Saved entries

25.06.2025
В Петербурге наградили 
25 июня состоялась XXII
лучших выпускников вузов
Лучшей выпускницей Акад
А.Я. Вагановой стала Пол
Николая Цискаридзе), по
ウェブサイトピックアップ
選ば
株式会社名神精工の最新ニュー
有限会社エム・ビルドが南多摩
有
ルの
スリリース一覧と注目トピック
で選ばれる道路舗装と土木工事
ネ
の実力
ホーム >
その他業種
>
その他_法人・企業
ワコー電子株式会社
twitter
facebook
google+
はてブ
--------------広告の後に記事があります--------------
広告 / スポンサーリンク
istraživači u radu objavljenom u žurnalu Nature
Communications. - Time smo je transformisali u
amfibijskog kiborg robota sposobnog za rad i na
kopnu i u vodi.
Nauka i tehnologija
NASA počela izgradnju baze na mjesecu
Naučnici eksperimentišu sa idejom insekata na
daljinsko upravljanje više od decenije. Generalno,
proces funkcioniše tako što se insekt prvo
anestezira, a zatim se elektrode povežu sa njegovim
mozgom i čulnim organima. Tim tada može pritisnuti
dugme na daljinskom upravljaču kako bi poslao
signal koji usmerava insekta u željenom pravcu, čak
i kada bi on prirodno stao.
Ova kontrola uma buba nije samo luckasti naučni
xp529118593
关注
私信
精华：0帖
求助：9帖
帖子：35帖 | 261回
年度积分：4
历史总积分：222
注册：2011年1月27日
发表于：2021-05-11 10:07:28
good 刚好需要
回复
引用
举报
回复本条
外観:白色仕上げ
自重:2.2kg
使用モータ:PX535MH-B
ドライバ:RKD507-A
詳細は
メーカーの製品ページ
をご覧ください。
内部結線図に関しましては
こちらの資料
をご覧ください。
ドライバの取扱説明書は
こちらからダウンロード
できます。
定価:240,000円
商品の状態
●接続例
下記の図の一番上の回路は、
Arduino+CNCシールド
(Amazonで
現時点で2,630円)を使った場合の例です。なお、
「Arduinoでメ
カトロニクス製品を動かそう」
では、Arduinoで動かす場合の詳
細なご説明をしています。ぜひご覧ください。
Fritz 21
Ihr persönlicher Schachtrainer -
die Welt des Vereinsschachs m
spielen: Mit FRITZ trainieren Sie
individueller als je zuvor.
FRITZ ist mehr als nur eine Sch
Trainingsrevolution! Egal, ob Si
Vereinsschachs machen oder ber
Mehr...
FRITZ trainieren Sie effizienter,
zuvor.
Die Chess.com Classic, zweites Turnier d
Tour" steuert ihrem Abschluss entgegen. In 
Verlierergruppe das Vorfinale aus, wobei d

...

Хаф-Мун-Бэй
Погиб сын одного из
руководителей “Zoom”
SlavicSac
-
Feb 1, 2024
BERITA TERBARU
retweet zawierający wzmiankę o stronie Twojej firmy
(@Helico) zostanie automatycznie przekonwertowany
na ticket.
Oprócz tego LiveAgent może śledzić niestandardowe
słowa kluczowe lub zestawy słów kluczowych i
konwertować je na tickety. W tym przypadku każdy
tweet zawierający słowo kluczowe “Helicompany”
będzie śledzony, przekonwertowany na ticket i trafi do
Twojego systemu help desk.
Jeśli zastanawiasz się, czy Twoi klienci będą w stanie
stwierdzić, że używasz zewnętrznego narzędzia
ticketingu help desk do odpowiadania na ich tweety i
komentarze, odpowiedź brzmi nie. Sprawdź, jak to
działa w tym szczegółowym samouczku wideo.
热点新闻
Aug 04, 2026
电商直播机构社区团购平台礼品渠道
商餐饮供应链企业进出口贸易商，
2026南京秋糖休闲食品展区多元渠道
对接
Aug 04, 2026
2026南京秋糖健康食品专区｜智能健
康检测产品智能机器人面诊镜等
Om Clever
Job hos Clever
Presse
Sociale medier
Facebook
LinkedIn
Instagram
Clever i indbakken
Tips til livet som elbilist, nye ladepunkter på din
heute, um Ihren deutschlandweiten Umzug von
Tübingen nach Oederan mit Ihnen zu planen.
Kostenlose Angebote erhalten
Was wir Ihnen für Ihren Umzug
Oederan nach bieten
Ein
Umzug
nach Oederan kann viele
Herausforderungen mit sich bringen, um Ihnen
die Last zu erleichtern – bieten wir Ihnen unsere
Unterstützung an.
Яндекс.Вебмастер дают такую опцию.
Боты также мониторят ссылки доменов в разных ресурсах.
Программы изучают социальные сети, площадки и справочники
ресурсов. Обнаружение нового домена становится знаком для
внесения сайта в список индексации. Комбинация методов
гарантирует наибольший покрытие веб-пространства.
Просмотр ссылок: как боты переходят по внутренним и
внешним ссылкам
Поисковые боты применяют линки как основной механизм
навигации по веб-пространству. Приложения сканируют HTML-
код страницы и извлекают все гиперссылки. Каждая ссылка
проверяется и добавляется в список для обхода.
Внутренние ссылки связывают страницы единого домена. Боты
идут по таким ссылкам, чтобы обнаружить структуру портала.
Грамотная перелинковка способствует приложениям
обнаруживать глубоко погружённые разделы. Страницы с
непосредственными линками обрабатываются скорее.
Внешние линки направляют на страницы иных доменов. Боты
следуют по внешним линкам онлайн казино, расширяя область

__What to work on__.
Among the lines above, find those holding "zawierający" and copy each one.

__Answer section__.
retweet zawierający wzmiankę o stronie Twojej firmy
tweet zawierający słowo kluczowe “Helicompany”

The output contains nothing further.